1.31.2009

One day down, three to go and doing okay

Well, we've made it through the first 24 hours of another work trip for Matt. He left dark and early yesterday morning and will be back after the kids go to bed on Monday night. After a long week of snow, ice and sickness, I was not looking forward to a long weekend of single-parenthood. In the past when he's been out of town for more than a day or two, I've typically spent at least part of the time retreating to my parents' house for some assistance and a reprieve from some of the hassle of cooking and cleaning. But this time as the trip approached and various activities have arised, I decided to try and duke it out on our own. And so far, so good.
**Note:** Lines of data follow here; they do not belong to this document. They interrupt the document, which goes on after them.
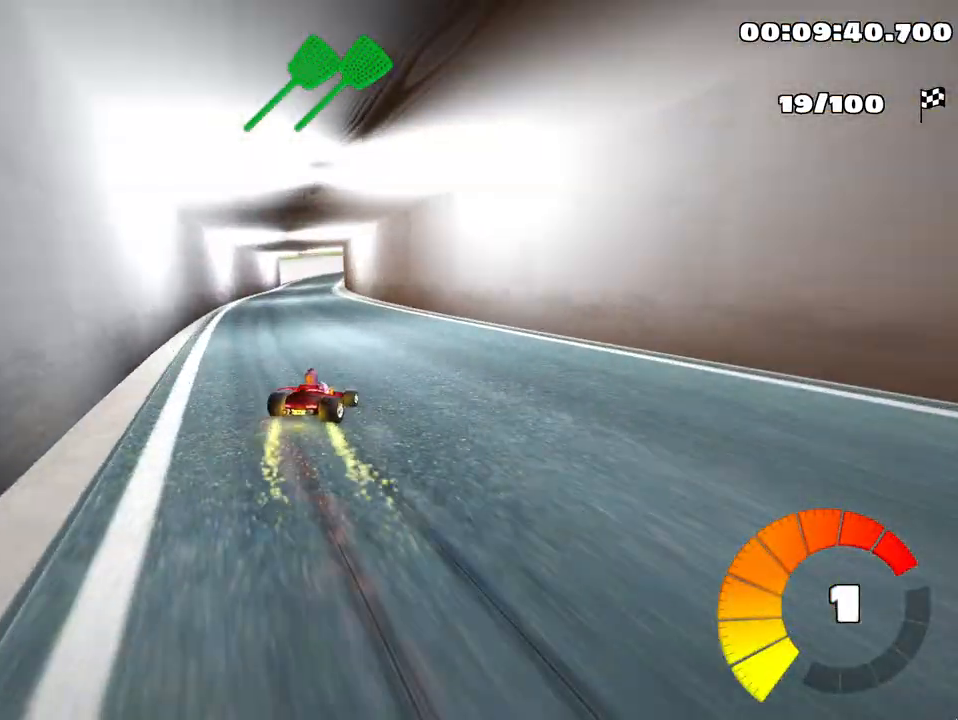
{"keys": ["left", "skid", "up"], "events": []}
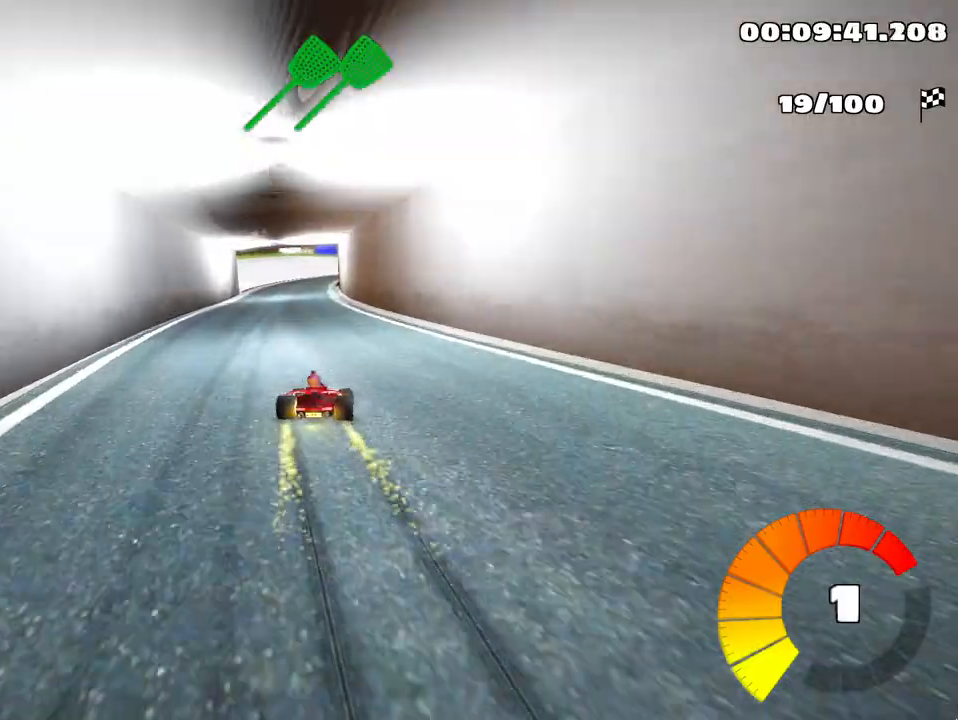
{"keys": ["left", "skid", "up"], "events": []}
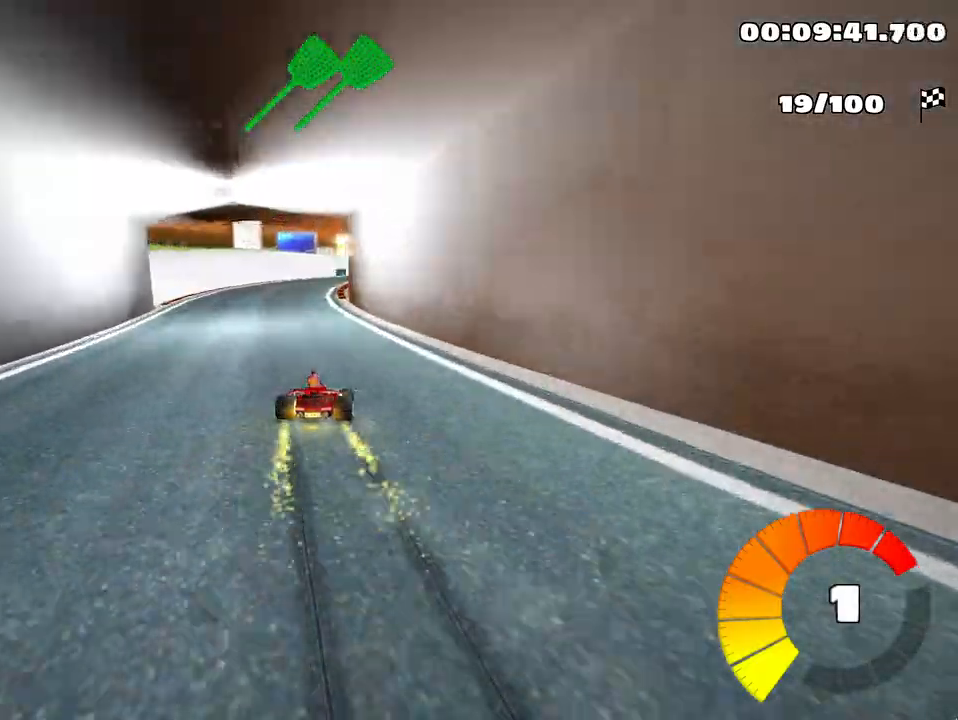
{"keys": [], "events": [[300, "left", "up"], [333, "up", "up"], [383, "skid", "up"]]}
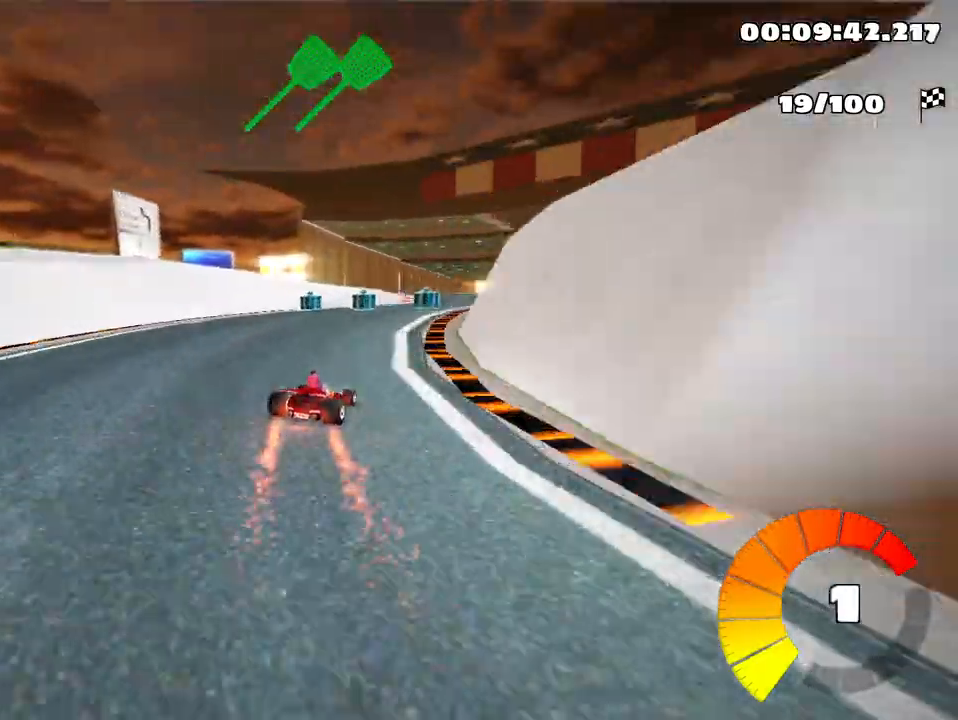
{"keys": ["left", "skid"], "events": [[17, "right", "down"], [400, "right", "up"], [433, "left", "down"], [467, "skid", "down"]]}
Last night after the kids went to bed, a couple of neighborhood moms came over and we just talked, ate, drank, and laughed (a lot!) until almost 1:00 am! I had a blast with these ladies and am very thankful for their friendship. It was so much fun. So even though I'm a little tired today, it was so worth it!

Today's plans include a possible library trip, a haircut for John, and hopefully (if all goes well) dinner at a local restaurant where the kids can get one of their favorite meals - chicken quesadillas. My in-laws just called and offered to take the kids off my hands for a couple of hours today to give me a break, but I declined since I'm feeling pretty confident about our ability to get through today. Everyone's in a good mood, has eaten a big breakfast and are excited about our plans. I'm very optimistic about today.

Then tomorrow's plan is go maybe get to the grocery store in the morning, then a big party at the marina where my in-laws have a boat. The party is all afternoon, will have tons of food, drinks, door prizes, and fun. It was a blast last year and I'm really looking forward to it again this year. Then after the party, I'm going to come home to watch the superbowl with the kids, have a good, normal bedtime and then chill out on my own for the rest of the game. I thought I'd be lonely or unhappy spending the game by myself, but I'm actually looking forward to it. Not sure why exactly, but I guess I'm just ready for some low-key activities. We'll see how I feel by the time the game starts, but anyway....

So, it'll be a full weekend of plans, nothing terribly exciting (except for the marina party), but lots of fun. Hopefully the kids will stay happy and enjoy the time as well. I guess it's that I've now been a mom for long enough that being on my own for a few days just doesn't scare me the same way it used to. It's a challenge, and it is exhausting, but it's not overwhelmingly scary anymore. I love my kids and they're at a great stage right now. Very playful, more and more independent, and can be entertain themselves a lot more than they used to (together and separately).

I think it's going to be a good weekend for us all. But still, wish me luck!